Premadasa may not be a charismatic leader, but he alone cannot be blamed for the SJB’s electoral defeats. Odds have been stacked against him and his party since its formation in 2020. No election has been held under normal circumstances since 2019, when the Easter Sunday attacks happened, ruining the UNP’s chances of winning any election. The UNP-led Yahapalana government failed to prevent the terror strikes, and the SLPP was able to catapult national security, which was their leaders’ long suit, to the centre-stage of politics again, paving the way for the war-time Defence Secretary Gotabaya Rajapaksa’s victory in the 2019 presidential election, which was held a few months after the terrorist bombings that claimed about 277 lives and left hundreds of others injured. So, it was only natural that the UNP’s presidential candidate Sajith Premadasa lost to Gotabaya. The general election that followed turned out to be a walk in the park for the SLPP, which secured 145 seats and mustered a two-thirds majority in the parliament by engineering several crossovers from the Opposition. The SJB obtained 45 seats within months of its formation. That was no mean achievement for a new political party.

Then came the economic crisis (2022), which became the SLPP’s undoing, and paved the way for Aragalaya and led to UNP leader Ranil Wickremesinghe’s fortuitous ascent to the presidency and the meteoric rise of the JVP-led NPP in national politics. The situation the country found itself in at the time was the politico-economic version of a mega tsunami. Public resentment at the political parties that had governed the country, and their breakaway groups spilled over on the streets. The JVP-led NPP ‘took the tide at the flood’ and went on to win the presidency albeit not outright, and sweep the parliamentary polls in quick succession in 2024. However, it could not maintain its performance at the same level in the May 06 local government (LG) polls.

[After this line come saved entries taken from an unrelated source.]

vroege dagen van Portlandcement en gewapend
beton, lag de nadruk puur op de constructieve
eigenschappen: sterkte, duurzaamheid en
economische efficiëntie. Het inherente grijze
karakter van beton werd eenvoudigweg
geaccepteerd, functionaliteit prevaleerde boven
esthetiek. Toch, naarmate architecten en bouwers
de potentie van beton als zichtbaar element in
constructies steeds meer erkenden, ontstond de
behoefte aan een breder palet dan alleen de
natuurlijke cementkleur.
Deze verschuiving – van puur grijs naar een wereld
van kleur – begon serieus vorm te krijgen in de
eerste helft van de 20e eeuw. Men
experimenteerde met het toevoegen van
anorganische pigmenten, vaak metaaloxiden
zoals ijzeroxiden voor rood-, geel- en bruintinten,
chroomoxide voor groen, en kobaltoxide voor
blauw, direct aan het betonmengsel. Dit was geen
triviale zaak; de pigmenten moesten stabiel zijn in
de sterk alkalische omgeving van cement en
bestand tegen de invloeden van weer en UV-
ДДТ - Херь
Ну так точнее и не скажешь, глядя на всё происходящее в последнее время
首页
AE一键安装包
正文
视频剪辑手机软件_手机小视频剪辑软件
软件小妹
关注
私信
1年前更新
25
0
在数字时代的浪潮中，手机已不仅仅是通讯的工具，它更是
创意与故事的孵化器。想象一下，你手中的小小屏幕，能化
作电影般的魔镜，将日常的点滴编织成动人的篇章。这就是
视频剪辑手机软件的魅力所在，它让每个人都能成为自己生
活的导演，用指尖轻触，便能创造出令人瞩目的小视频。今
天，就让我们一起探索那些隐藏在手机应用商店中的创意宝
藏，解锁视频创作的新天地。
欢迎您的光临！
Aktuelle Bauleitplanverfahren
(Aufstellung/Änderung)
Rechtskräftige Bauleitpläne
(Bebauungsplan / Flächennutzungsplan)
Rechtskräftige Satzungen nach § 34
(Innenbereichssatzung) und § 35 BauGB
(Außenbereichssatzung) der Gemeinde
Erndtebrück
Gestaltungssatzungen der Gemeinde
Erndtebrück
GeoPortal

Thus, it is no surprise that the SJB has not been able to win elections since 2019 although it has been able to recover lost ground to some extent, as evident from the outcome of the LG elections.

The JVP could not win a single election for 60 years until extraordinary circumstances enabled it to savour power last year. The SLFP was in the political wilderness for 17 long years after its humiliating defeat in the 1977 general election. It took seven years for the UNP to recover from the electoral shock it suffered in 1970; and it was after seven years it formed a government following its defeat in 1994. The SLFP-led People’s Alliance won a general election and a presidential election in that under Chandrika Bandaranaike Kumaratunga’s leadership, but it victory was more due to the debilitation of the UNP caused by the assassination of its leader President Ranasinghe Premadasa, splits and political upheavals that the assassination of Lalith Athulathmudali triggered in early 1993, rather than the change of the SLFP leadership. The UNP toppled the PA government and won a general election in 2001, but could not retain its hold on power and lost the 2004 parliamentary polls, which the then President Kumaratunga advanced. However, the UNP was instrumental in defeating war-winning President Mahinda Rajapaksa’s UPFA government, which had a two-thirds majority, in 2015 and regaining power.

Political parties face ups and down in electoral politics, and make comebacks under the same leaders, as the JVP-led NPP has done with Anura Kumara Dissanayake as its leader. Somawansa Amarasinghe resigned as the JVP leader in 2015 in a huff, and formed a new party, the People’s Servants Party in the same year. The change of leadership did not help the JVP improve its performance in the subsequent elections until the economic crisis, Aragalaya, and damning allegations against the SLPP leaders upended electoral politics.  During the heyday of the SLPP, whoever would have ever thought Wickremesinghe, who lost his own seat in the 2020 general election, and Dissanayake, whose party had only three seats in the parliament, would ever secure the presidency?

A challenge to Premadasa’s party leadership and position as the Opposition Leader is very likely to emerge if the SJB fails to improve its performance significantly in the Provincial Council polls expected in early 2025.